1. [x] Add `ParkSpace` and `SharedParkSpace` marker interfaces plus compact opcode
   constants.
2. [x] Add a process-local ParkSpace grant path next to `ThreadControl` and
   `ThreadSpawner`; keep it non-transferable.
3. [x] Add thread-owned `Park` block state and fixed private waiter
   storage with no wait/wake allocation.
4. [x] Dispatch `CAP_OP_PARK` and `CAP_OP_UNPARK` against
   ParkSpace for private address-space keys.
5. [x] Add QEMU smoke coverage for mismatch, timeout, wake-one, and wake-many.
   Safe runtime park wrappers remain a later capos-rt slice.

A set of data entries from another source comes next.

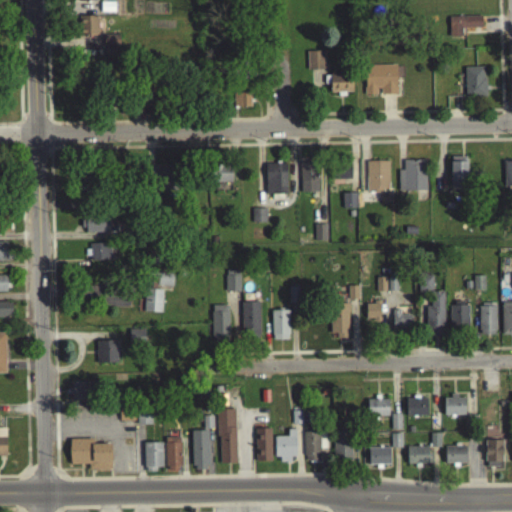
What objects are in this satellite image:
building: (86, 2)
building: (106, 11)
road: (511, 26)
building: (462, 29)
building: (87, 30)
building: (109, 44)
building: (315, 64)
road: (19, 72)
building: (84, 78)
building: (379, 84)
building: (339, 86)
building: (474, 86)
building: (241, 104)
road: (503, 108)
road: (509, 108)
road: (279, 113)
road: (291, 113)
road: (268, 114)
road: (450, 116)
road: (492, 118)
road: (21, 119)
road: (33, 119)
road: (45, 120)
road: (111, 127)
road: (60, 129)
road: (492, 129)
road: (6, 130)
road: (273, 134)
road: (7, 139)
road: (17, 139)
road: (59, 139)
road: (492, 141)
road: (7, 149)
road: (59, 150)
road: (144, 151)
road: (22, 161)
road: (34, 161)
road: (47, 161)
building: (342, 174)
building: (220, 177)
building: (457, 177)
building: (507, 178)
building: (308, 180)
building: (376, 180)
building: (412, 180)
building: (275, 183)
building: (166, 184)
building: (87, 188)
building: (349, 205)
building: (258, 220)
building: (4, 228)
building: (96, 228)
building: (319, 237)
road: (36, 248)
building: (4, 255)
building: (102, 256)
building: (511, 282)
building: (160, 285)
building: (231, 285)
building: (2, 287)
building: (424, 287)
building: (477, 287)
building: (152, 305)
building: (5, 314)
building: (372, 315)
road: (23, 317)
building: (434, 319)
building: (458, 321)
building: (506, 323)
building: (249, 324)
building: (338, 324)
building: (486, 324)
building: (400, 326)
building: (219, 327)
building: (279, 329)
road: (471, 337)
building: (135, 341)
building: (106, 356)
building: (2, 357)
road: (363, 368)
road: (416, 383)
road: (433, 391)
road: (470, 392)
road: (394, 393)
building: (84, 395)
building: (511, 403)
building: (453, 410)
building: (376, 411)
building: (415, 411)
building: (296, 420)
building: (395, 426)
building: (207, 427)
building: (225, 441)
building: (434, 444)
building: (2, 445)
building: (395, 445)
building: (261, 449)
building: (284, 451)
building: (341, 451)
building: (511, 452)
building: (199, 454)
building: (88, 458)
building: (89, 458)
building: (171, 458)
building: (492, 458)
building: (454, 459)
building: (152, 460)
building: (378, 460)
building: (418, 460)
road: (188, 495)
road: (18, 497)
road: (501, 502)
road: (269, 503)
road: (36, 504)
road: (108, 504)
road: (142, 504)
road: (415, 504)
road: (341, 505)
road: (472, 508)
road: (212, 509)
parking lot: (256, 511)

6. [x] Run 4.5.5 blocked/resume measurements and fold the result into the
   final ABI decision.
7. [ ] Drain or fail private waiters on VirtualMemory unmap, mapping revoke,
   and address-space generation change before the affected virtual address
   range can be reused.
8. [ ] Add MemoryObject-derived SharedParkSpace support only after mapping provenance
   or object pins cover shared key derivation under the same validation/use
   discipline.

## Validation Plan

The first implementation smoke should create multiple threads in one process,
park one or more threads on a userspace park word, wake them through the same
ParkSpace, prove timeout and value-mismatch paths, and show that process exit
drains pending waits. The runtime smoke should use the same capability through
`capos-rt` so future Go work has a direct handoff.